The prevailing consistence in improved power supply can only be sustained if Zesa, which is seeking a substantial increase, gets an economic tariff for 2016. This is because the power utility is faced with a host of funding needs, among them capital projects and infrastructure maintenance.
ZESA’s obligations also include power imports from regional utilities, most notable being 300 megawatts coming from South Africa’s Eskom.
The imports are meant to close the gap between the country’s current generation of 1 050MW against peak period demand of 2 200MW.
Notably, Zesa ended frequent rolling power cuts that at times lasted for days on end, when it struck an import deal with Eskom, but questions have arisen about how long it can sustain this state of affairs considering it is paying close to $7 million upfront every month. The power utility has not been allowed to get an economic tariff since 2009.
The utility needs to significantly grow its revenue inflows in order to fund many obligations including capital projects and maintenance programmes, both key elements to ensure consistent supply.
An official who would not be named said Zesa’s proposed tariff hike of 49 percent was critical in determining the utility’s ability to sustain improved supplies, which is also being managed through imports.
This forms part of Zesa’s supply demand side interventions while supply side initiatives, including Kariba South and Hwange 7 and 8 expansions, are being developed to come on line starting from 2018.
Zesa has since applied to ZERA for an average power tariff increase to 15c per kWh from the current average tariff of 9,86c per kWh.
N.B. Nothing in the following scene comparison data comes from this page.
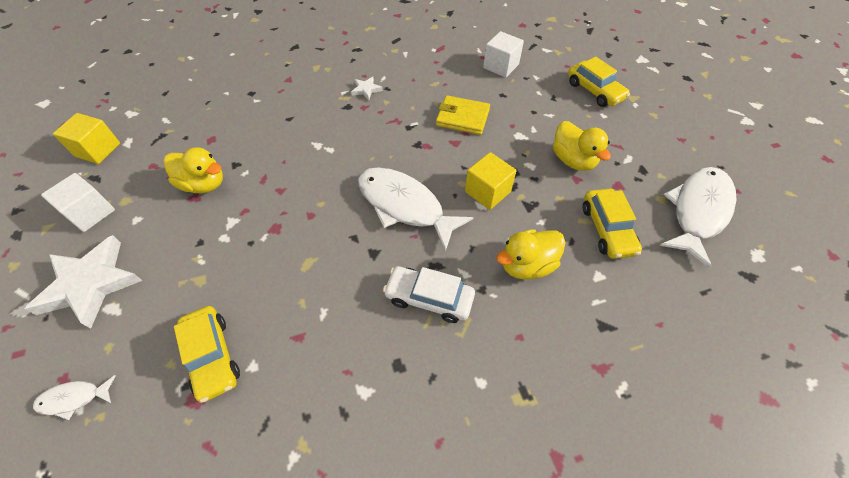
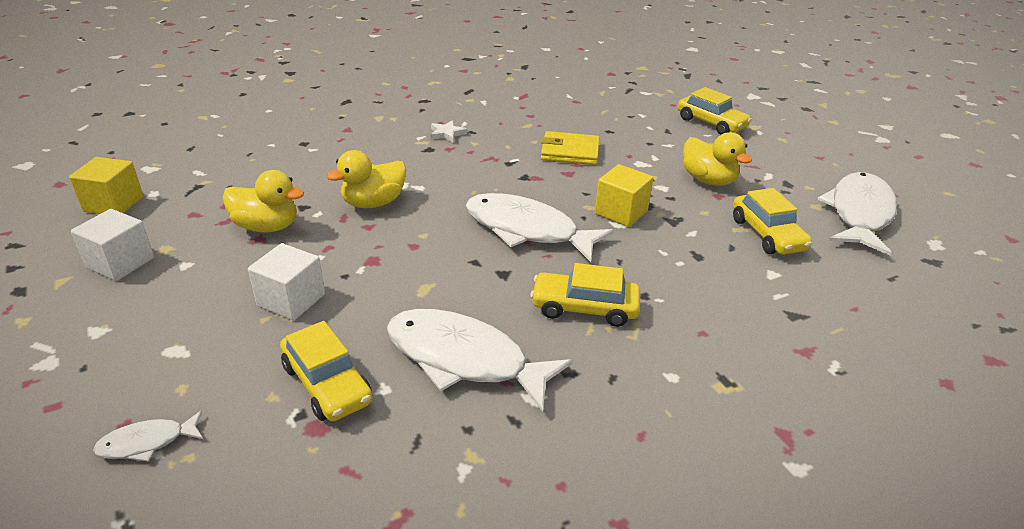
camera: 10 degrees left, 20 degrees down
(90, 284) = (139, 329): white star -> none
(321, 343) = (464, 359): none -> white fish
(429, 298) = (584, 308): white car -> yellow car
(501, 66) = (599, 108): white cube -> white cube (291, 300)
(526, 265) = (688, 270): yellow duck -> yellow duck (373, 203)

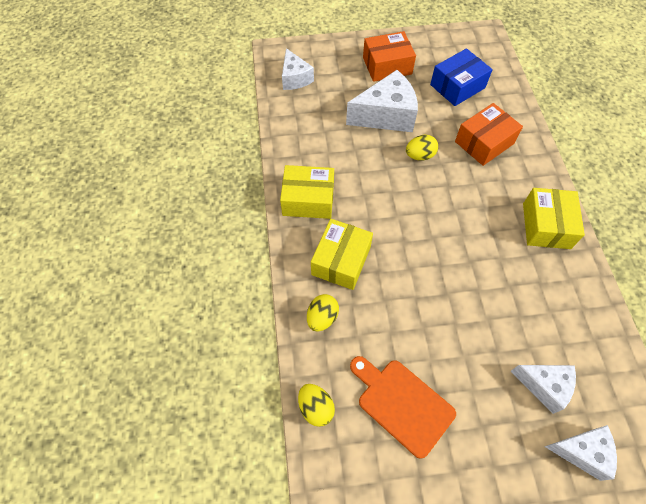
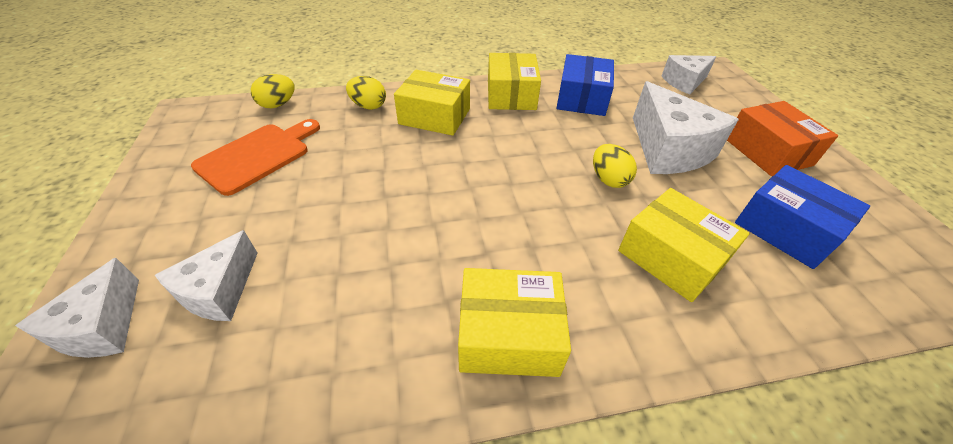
camera: 85 degrees right, 15 degrees down
(316, 150) = (582, 98): none -> blue box
(484, 143) = (671, 257): orange box -> yellow box

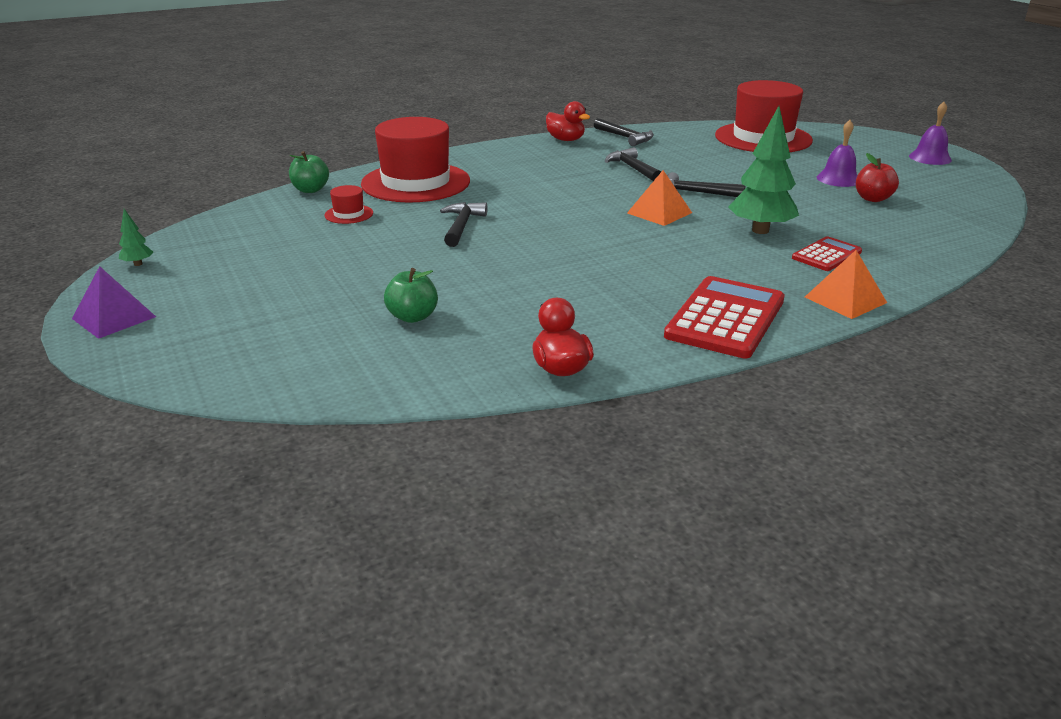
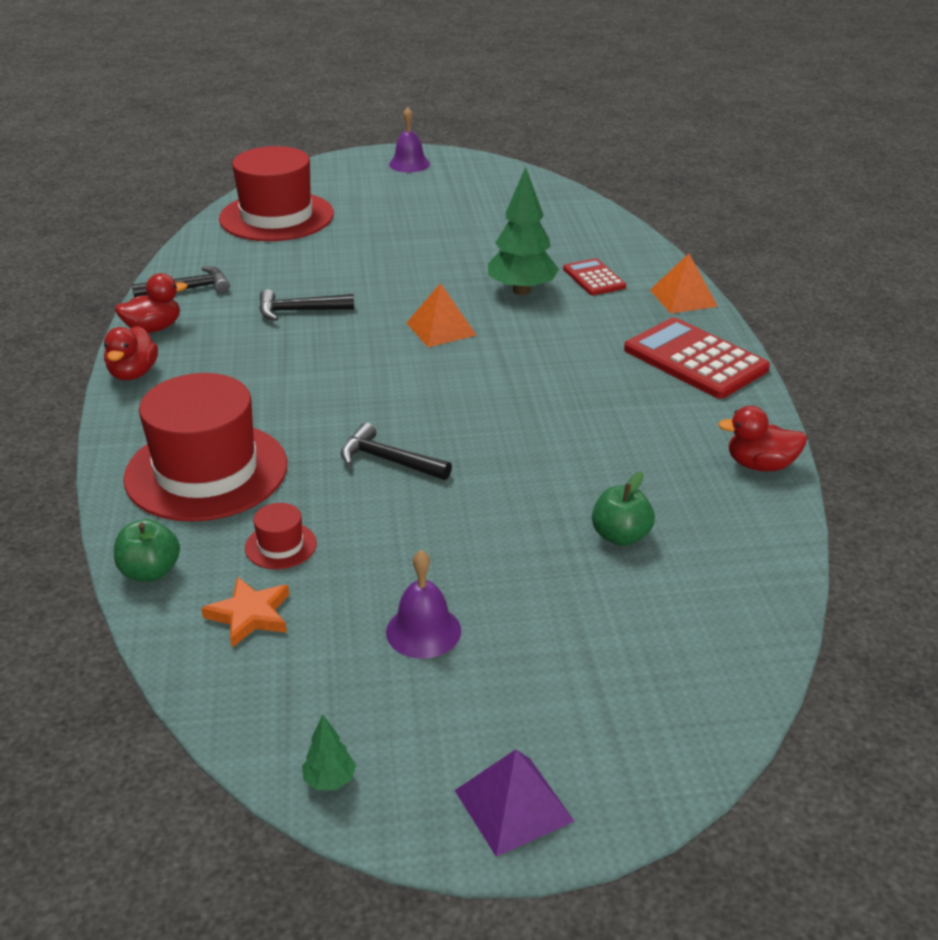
camera: 70 degrees left, 5 degrees up
(278, 219) = (250, 615): none -> orange star
(508, 146) = (133, 373): none -> red duck
(696, 193) = (403, 295): black hammer -> none
(838, 179) = (425, 218): purple bell -> purple bell (423, 631)
(872, 199) = (485, 219): red apple -> none

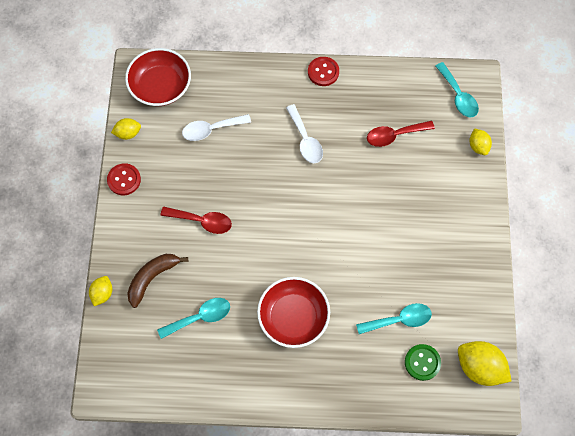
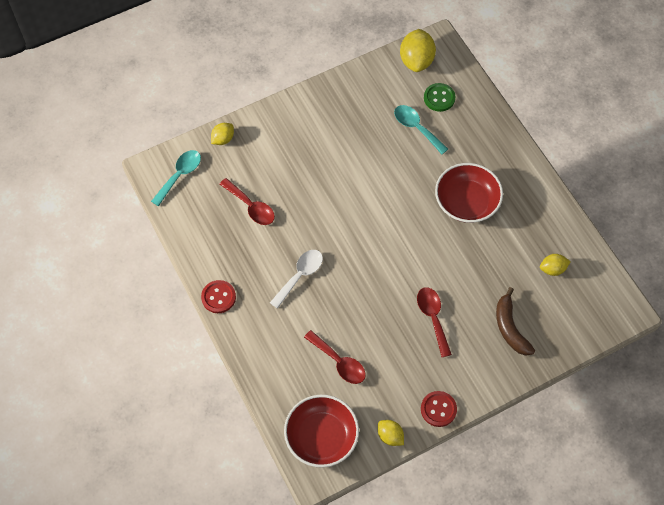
camera: 120 degrees left, 5 degrees down
(102, 293) = (551, 360): yellow lemon -> yellow lemon (552, 269)
(152, 278) = (510, 328): brown banana -> brown banana turned 60 degrees clockwise
(200, 317) = (516, 270): turquoise spoon -> none
(211, 129) = (339, 362): white spoon -> red spoon

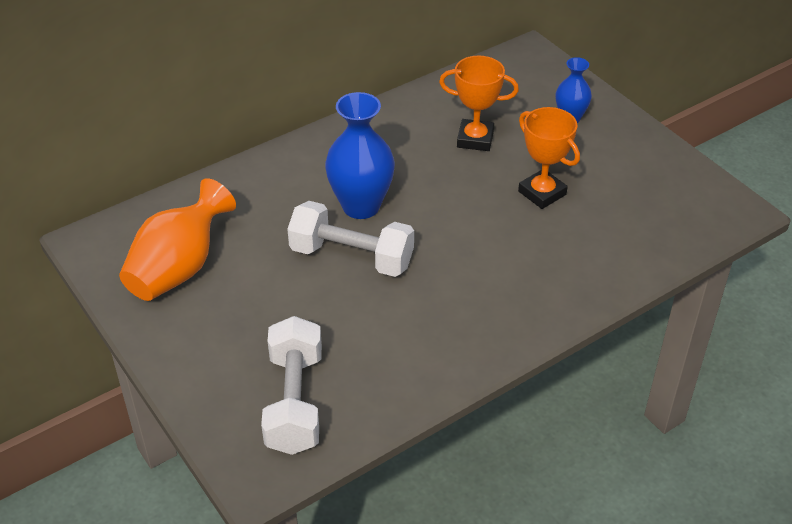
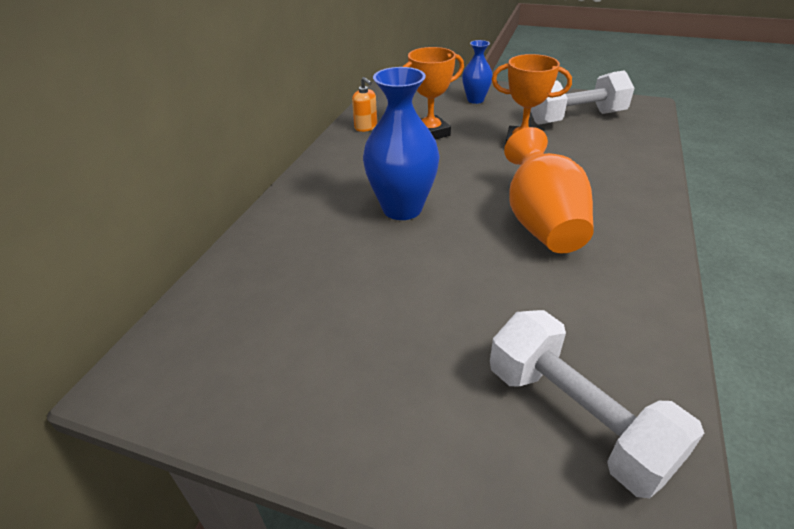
camera: 35 degrees left, 5 degrees down
(179, 268) = (281, 350): orange vase -> orange vase (541, 222)
(352, 257) = (445, 249): white dumbbell -> white dumbbell (576, 118)
(426, 104) = (366, 127): none -> orange soap dispenser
This would help meet its huge, predominantly prepaid cash imports.
“Everything that Zesa will be able or not able to do depend on it getting an appropriate tariff. Zesa is likely to get an increase anyway, but if it is not sufficient that won’t help much,” the official said.
Engineer Magombo said that she is positive that the approved new tariff will strike a balance between interests of the producer and consumers.
“That is what will happen (awarding an economic tariff). We need to ensure that there is viability, not only on the side of the producer, but consumers as well. Balance is what is required when the decision is made; that is the aim all the time,” Eng. Magombo said.